- SET TASKS
1. How would you render this sentence from the excerpt on UK sanctions policy in French: "This should be done in close consultation with the US Treasury and intelligence agencies."
2. According to the excerpt on UK sanctions policy, on what date did the House of Commons agree to the cross-party amendment to the Sanctions and Anti-Money Laundering Bill?
3. Can you continue the excerpt on UK sanctions policy from the point where it stops?

- EXCERPT PROVIDED
--------------------------------
31.We call on the Government to broaden its approach to sanctions by including individuals closely connected to hostile regimes, where appropriate, while retaining the practice of linking sanctions relief to specific actions. The UK should work with EU partners, both before and after leaving the EU, to identify and sanction the individuals and entities on whom the Kremlin relies in carrying out its acts of aggression—including, but not limited to, destabilisation of its neighbours, disinformation campaigns, interference in democratic processes and assassination attempts on foreign soil. This should be done in close consultation with the US Treasury and intelligence agencies. Such sanctions should be linked to specific desired changes in the Russian state’s behaviour, and should be reviewed annually against progress towards those outcomes.
32.Witnesses were united in their view that the inclusion of a Magnitsky-style amendment in the Sanctions and Anti-Money Laundering Bill would be a positive step in enabling the UK to hold human rights abusers accountable for their actions. Journalist Luke Harding said:
It seriously annoys Vladimir Putin, and I therefore think it would be a very effective measure. I think it would have to be public. It could be a template not only for the Russian Federation but for human rights abusers everywhere. You have to have a named list, and you have to give a reason, as the US has done, for why you are including someone on the list, but I think it would be a deterrent and also a message to the Russian elite that, in a way, they have to choose. It is this old dilemma between wanting to live the lifestyle of members of the international super-elite, while being patriots and nationalists at home. You can’t have it both ways if you are going to support a regime with an egregious human rights record.
33.On 1 May 2018, during the report stage of the Sanctions and Anti-Money Laundering Bill, the House of Commons unanimously agreed to a cross-party amendment to the Bill that would enable the Government to sanction individuals in order to
Provide accountability for or be a deterrent to gross violations of human rights, or otherwise promote—
i)Compliance with international human rights law, or
ii)Respect for human rights.
The FCO Minister of State, Sir Alan Duncan, told the Chamber that “any person sanctioned under this Bill will have their name published on an administrative list, which will be publicly available.” It is not yet clear, however, where that list will be published, how it will be maintained, or how it will differ (if at all) from the existing consolidated list of financial sanctions targets in the UK, maintained by the Treasury.
--------------------------------
- GIVEN RECORDS
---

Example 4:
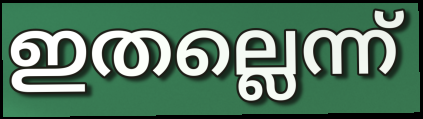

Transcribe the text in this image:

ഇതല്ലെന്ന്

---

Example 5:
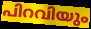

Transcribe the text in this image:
--------------------------------
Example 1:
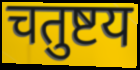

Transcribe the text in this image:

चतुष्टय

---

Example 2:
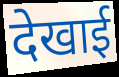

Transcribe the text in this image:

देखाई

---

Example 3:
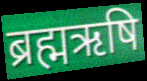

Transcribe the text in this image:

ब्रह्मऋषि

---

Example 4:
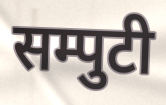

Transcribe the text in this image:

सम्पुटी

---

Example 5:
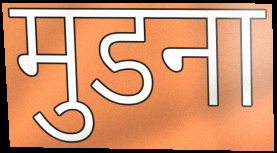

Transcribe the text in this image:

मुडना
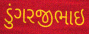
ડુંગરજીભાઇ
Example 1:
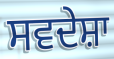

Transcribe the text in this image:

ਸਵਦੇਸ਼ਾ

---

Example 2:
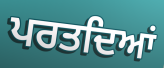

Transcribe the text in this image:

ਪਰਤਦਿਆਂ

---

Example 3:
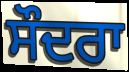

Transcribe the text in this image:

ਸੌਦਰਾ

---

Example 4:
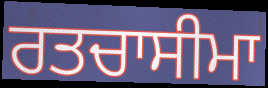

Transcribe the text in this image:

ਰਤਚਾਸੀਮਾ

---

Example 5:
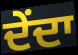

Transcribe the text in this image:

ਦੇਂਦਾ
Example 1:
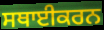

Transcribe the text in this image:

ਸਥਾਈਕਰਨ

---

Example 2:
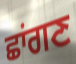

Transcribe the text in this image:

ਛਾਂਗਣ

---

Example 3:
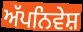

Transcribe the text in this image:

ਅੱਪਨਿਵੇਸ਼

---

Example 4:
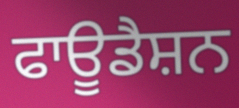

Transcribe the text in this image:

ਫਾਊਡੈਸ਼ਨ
--------------------------------
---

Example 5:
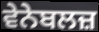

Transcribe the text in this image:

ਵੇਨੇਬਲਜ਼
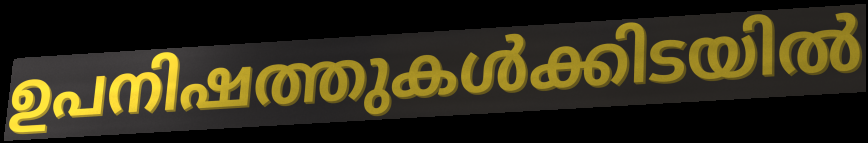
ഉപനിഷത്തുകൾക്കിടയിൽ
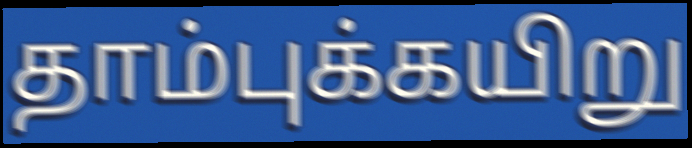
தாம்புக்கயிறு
--------------------------------
- EXPECTED ANSWERS
1. Cela devrait se faire en étroite consultation avec le Trésor des États-Unis et les services de renseignement.

2. On 1 May 2018.

3.
34.It is also not yet clear which Minister or Department will take the lead in identifying and designating individuals who have committed, or are likely to commit, gross violations of human rights. When we asked the Foreign Secretary on 23 March 2018 who would be responsible for such a designation, he said, “That will obviously be a matter for our law enforcement agencies to determine”. This may be true for the final designation, but the information required for the agencies to determine this will require assistance and the detailed knowledge of individuals’ activities abroad that can only come from the FCO and intelligence agencies.
35.The Bill also requires the Government to report regularly to Parliament on the use of the power to make sanctions regulations, identifying specifically regulations relating to gross human rights violations. Moreover, it makes provision for the sanctions to be reviewed by a Parliamentary committee, and requires the Government to respond to any recommendations made by that committee. This may be an existing committee of either or both Houses, a joint committee, or a new structure.
36.Human rights abusers and their money are not welcome in the UK. We applaud the inclusion of a Magnitsky clause in the Sanctions and Anti-Money Laundering Bill, allowing sanctions regulations to be made for the purpose of preventing, or in response to, a gross human rights abuse or violation. This long-overdue measure sends a powerful signal of support to victims of human rights abuse around the world.
37.We welcome the Government’s promise to publish a list of individuals sanctioned specifically because of gross human rights violations, comparable to the US Magnitsky list. This list should be published and maintained by the FCO and should be distinct from the general list of individuals under financial sanction that is maintained by HM Treasury.
38.In determining whether to sanction specific individuals to provide accountability for or be a deterrent to gross violations of human rights, the Government should co-ordinate as closely as possible with the US, EU, G7 and other allies. Individual sanctions are most effective when a united front can be presented.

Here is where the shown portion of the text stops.